# Expiring rows (EXPIRE ROWS)

EXPIRE ROWS is a row-level retention policy for passthrough materialized views. Keep the latest row per key, the top-N per group, or rows matching a predicate — recomputed continuously, with expired rows hidden immediately and reclaimed in the background.

`EXPIRE ROWS` is a row-level retention policy for
[materialized views](/docs/concepts/materialized-views/). Where
[TTL](/docs/concepts/ttl/) drops whole partitions once they age out, `EXPIRE
ROWS` decides retention **row by row** — keep the latest row per key, the top-N
per group, rows matching a predicate, and so on — and recomputes the result
continuously as the view refreshes.

Expired rows disappear from query results **immediately**; their on-disk storage
is reclaimed afterwards by a background job.

:::note

`EXPIRE ROWS` is **materialized-view-only**, and the view must be a
**passthrough** (non-aggregating) view: `SELECT * FROM base` with no
`SAMPLE BY` / `GROUP BY`. `CREATE TABLE ... EXPIRE ROWS` and aggregating views
are rejected. For base-table retention use [TTL](/docs/concepts/ttl/) or, on
Enterprise, [storage policies](/docs/concepts/storage-policy/).

:::

## When to use EXPIRE ROWS

Reach for `EXPIRE ROWS` on a passthrough materialized view when you want a
continuously-maintained, pruned copy of a base table:

- **Current-state-per-key tables** — keep only the latest row per device,
  symbol, or session (`KEEP LATEST`).
- **Per-group extremes or leaderboards** — keep the highest/lowest value per
  group, or the top-N (`KEEP HIGHEST/LOWEST`, `KEEP N`).
- **Rolling row-level windows** — keep rows newer than a cutoff, or matching any
  predicate, at finer granularity than TTL's whole-partition drops
  (`WHEN predicate`).

Use [TTL](/docs/concepts/ttl/) instead when partition-granularity, age-based
retention on a base table is enough — it is cheaper and has no passthrough-view
requirement.

## Requirements

`EXPIRE ROWS` requires a **passthrough materialized view**:

- The view query is `SELECT * FROM base`. A column subset and a `WHERE` filter
  are allowed; aggregation, `SAMPLE BY`, `GROUP BY`, `LATEST ON`, `DISTINCT`,
  `UNION`, and `JOIN` are not — they make the view non-passthrough and are
  rejected with
  `EXPIRE ROWS is only supported on passthrough (non-aggregating) materialized views`.
- The view inherits the base table's
  [designated timestamp](/docs/concepts/designated-timestamp/) and partitioning.

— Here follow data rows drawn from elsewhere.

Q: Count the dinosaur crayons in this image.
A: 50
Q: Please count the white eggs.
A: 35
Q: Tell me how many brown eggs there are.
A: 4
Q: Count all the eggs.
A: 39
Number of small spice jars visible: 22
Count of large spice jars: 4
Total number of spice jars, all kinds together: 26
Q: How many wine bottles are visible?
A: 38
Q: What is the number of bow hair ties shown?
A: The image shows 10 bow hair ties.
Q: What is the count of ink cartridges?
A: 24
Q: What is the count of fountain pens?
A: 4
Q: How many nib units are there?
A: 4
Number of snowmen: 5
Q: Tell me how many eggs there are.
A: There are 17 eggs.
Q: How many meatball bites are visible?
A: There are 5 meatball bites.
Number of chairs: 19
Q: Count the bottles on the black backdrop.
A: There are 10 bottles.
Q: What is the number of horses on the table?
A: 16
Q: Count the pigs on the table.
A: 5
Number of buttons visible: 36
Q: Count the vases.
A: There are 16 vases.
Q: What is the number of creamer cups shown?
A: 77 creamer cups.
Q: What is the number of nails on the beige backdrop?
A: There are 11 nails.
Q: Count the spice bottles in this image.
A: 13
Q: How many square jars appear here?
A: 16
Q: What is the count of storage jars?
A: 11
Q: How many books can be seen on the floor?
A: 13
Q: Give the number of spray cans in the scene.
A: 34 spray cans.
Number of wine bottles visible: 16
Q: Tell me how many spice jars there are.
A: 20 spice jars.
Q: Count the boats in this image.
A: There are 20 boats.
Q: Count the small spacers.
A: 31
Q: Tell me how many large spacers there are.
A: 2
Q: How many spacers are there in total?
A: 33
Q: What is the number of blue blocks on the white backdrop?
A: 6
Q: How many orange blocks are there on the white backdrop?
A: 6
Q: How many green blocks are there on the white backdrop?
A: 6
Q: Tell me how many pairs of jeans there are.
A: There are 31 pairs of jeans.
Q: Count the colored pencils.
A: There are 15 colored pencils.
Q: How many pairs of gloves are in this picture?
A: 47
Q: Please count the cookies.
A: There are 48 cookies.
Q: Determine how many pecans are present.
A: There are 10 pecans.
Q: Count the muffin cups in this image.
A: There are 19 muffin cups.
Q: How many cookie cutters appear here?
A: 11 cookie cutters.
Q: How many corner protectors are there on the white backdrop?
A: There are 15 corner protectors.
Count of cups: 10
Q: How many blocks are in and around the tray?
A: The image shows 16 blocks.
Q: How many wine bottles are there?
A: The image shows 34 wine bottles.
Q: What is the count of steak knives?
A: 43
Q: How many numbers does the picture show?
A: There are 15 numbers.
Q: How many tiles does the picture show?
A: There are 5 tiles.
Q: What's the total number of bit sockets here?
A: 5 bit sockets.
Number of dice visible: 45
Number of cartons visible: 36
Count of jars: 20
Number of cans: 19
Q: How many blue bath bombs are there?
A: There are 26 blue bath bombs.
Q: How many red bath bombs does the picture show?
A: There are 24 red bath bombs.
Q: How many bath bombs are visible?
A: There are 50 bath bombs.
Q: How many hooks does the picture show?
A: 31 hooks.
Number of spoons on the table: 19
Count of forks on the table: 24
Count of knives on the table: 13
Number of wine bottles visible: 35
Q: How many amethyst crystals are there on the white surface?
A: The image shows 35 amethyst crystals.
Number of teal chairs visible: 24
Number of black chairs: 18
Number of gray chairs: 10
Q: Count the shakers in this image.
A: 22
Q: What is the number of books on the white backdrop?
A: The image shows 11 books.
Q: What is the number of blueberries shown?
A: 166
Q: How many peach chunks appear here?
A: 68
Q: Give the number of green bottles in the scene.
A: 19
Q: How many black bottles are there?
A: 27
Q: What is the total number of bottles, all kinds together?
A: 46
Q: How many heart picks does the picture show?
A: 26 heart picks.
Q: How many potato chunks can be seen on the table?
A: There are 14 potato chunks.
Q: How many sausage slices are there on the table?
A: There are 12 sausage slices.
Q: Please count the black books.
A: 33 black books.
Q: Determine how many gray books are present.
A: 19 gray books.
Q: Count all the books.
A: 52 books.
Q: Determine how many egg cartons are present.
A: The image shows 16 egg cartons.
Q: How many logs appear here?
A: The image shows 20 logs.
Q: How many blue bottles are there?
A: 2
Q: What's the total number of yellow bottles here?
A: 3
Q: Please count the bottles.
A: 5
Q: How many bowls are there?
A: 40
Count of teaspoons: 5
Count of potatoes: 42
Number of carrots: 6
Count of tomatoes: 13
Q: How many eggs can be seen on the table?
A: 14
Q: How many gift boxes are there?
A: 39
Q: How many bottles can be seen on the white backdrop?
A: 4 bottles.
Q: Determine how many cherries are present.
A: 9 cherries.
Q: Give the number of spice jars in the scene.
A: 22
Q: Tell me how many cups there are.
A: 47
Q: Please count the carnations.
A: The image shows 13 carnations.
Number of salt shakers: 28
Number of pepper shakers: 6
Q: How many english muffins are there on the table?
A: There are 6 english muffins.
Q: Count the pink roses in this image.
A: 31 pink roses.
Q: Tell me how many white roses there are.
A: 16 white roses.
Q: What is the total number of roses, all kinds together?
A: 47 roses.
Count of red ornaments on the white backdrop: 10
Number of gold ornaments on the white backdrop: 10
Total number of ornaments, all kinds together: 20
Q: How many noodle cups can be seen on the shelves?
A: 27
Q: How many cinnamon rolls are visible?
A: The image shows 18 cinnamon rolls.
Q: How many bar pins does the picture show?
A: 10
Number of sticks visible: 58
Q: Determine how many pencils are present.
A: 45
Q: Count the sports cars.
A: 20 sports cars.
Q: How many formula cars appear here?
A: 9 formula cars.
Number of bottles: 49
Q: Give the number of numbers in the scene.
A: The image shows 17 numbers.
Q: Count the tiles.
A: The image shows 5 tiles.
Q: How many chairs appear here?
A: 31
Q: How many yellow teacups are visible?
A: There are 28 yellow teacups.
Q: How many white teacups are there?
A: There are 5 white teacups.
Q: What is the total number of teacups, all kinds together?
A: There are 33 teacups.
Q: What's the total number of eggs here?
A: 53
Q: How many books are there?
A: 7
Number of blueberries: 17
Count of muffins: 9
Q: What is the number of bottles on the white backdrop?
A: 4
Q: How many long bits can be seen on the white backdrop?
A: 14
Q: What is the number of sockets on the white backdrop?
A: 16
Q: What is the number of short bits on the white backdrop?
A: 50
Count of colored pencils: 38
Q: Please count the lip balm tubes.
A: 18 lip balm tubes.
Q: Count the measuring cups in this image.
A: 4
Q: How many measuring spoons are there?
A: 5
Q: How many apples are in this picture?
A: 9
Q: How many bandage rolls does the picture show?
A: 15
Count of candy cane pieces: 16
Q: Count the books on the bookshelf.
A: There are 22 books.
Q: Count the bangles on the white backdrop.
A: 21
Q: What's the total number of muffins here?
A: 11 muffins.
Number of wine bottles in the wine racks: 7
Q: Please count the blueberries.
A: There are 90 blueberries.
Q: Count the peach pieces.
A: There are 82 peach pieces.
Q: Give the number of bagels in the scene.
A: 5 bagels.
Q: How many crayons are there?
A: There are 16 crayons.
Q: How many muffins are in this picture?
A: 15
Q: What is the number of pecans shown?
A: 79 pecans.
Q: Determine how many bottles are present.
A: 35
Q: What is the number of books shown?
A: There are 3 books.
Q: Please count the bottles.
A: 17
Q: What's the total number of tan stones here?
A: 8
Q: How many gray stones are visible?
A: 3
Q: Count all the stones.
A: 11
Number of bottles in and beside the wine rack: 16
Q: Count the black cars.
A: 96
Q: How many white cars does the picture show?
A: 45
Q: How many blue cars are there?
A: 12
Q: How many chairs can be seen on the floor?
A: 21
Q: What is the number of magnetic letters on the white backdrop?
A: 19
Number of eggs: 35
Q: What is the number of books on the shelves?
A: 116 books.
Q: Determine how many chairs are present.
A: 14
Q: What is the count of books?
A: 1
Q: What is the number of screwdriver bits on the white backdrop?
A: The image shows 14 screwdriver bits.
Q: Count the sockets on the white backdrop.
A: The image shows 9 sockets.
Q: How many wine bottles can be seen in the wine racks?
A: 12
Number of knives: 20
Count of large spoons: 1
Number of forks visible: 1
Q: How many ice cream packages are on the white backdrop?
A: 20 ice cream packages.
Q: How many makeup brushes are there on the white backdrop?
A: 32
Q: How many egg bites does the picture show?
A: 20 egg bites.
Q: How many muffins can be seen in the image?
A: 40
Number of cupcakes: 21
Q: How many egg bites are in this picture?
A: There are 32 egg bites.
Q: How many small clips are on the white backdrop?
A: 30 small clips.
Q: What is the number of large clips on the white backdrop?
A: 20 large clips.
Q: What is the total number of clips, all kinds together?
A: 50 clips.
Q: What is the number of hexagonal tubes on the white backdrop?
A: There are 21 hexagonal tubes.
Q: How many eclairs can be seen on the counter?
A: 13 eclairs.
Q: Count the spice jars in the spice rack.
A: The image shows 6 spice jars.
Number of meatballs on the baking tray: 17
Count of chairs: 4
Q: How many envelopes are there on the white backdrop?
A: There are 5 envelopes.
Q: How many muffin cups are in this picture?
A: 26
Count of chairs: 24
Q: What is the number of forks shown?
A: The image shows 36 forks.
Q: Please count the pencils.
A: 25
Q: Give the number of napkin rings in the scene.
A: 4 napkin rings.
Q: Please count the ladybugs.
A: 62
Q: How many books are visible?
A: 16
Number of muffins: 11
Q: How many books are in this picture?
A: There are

A passthrough view mirrors its base table 1:1 and refreshes incrementally, so it
is effectively a continuously-maintained replica. `EXPIRE ROWS` prunes that
replica down to the rows you want to keep — without touching the base table.

## The modes

Every mode keeps a defined set of rows and expires the rest. A row is expired
only when the rule selects it for removal.

| Mode                  | What it keeps                                        | Syntax                                                          |
| --------------------- | ---------------------------------------------------- | --------------------------------------------------------------- |
| Per-row predicate     | Rows for which the predicate is **not** `TRUE`       | `EXPIRE ROWS WHEN predicate`                                    |
| Keep latest           | The latest row per key (current state per key)       | `EXPIRE ROWS KEEP LATEST [ON ts] PARTITION BY cols`            |
| Keep highest / lowest | Rows tied at the group max / min of a column         | `EXPIRE ROWS KEEP HIGHEST\|LOWEST col [PARTITION BY cols]`     |
| Keep top-N            | The `N` highest / lowest rows per group              | `EXPIRE ROWS KEEP N HIGHEST\|LOWEST col [PARTITION BY cols]`   |
| Window predicate      | Rows for which a window predicate is **not** `TRUE`  | `EXPIRE ROWS WHEN windowPredicate`                             |

`KEEP HIGHEST/LOWEST` and `KEEP N` are convenience forms that desugar to a
window predicate, so the window `WHEN` is the general escape hatch.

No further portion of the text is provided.